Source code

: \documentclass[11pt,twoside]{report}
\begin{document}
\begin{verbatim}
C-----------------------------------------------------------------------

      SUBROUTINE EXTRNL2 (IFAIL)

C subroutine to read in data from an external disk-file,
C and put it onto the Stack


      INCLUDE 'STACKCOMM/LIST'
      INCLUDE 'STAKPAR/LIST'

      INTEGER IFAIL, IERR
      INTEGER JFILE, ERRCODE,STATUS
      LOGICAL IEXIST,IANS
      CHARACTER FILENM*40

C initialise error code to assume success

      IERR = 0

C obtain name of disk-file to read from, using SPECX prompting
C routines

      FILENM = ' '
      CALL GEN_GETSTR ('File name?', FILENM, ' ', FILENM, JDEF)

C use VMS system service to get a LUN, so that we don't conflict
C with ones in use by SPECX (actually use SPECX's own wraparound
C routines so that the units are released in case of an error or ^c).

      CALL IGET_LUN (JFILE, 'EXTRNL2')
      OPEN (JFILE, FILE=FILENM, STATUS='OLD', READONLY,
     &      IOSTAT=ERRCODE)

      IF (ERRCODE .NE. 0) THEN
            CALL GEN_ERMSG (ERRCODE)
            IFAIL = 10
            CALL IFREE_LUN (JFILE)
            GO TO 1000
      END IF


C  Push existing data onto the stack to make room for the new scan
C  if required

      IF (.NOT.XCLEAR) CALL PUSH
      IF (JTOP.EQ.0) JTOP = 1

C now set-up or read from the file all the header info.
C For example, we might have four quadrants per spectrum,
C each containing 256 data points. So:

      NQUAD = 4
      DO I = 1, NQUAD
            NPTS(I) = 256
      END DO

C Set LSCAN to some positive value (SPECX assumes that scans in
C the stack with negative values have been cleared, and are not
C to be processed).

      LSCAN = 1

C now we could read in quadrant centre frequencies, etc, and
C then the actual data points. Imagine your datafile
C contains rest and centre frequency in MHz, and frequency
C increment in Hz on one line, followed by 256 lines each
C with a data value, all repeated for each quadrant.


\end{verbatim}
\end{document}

-*-*-

_ACTION ITEM:_
Using only the entries above, output the line with "C For example, we", the line with "C Set LSCAN", and all lines between them, exactly as they stand.

_RESPONSE TO THE EXERCISE:_
C For example, we might have four quadrants per spectrum,
C each containing 256 data points. So:

      NQUAD = 4
      DO I = 1, NQUAD
            NPTS(I) = 256
      END DO

C Set LSCAN to some positive value (SPECX assumes that scans in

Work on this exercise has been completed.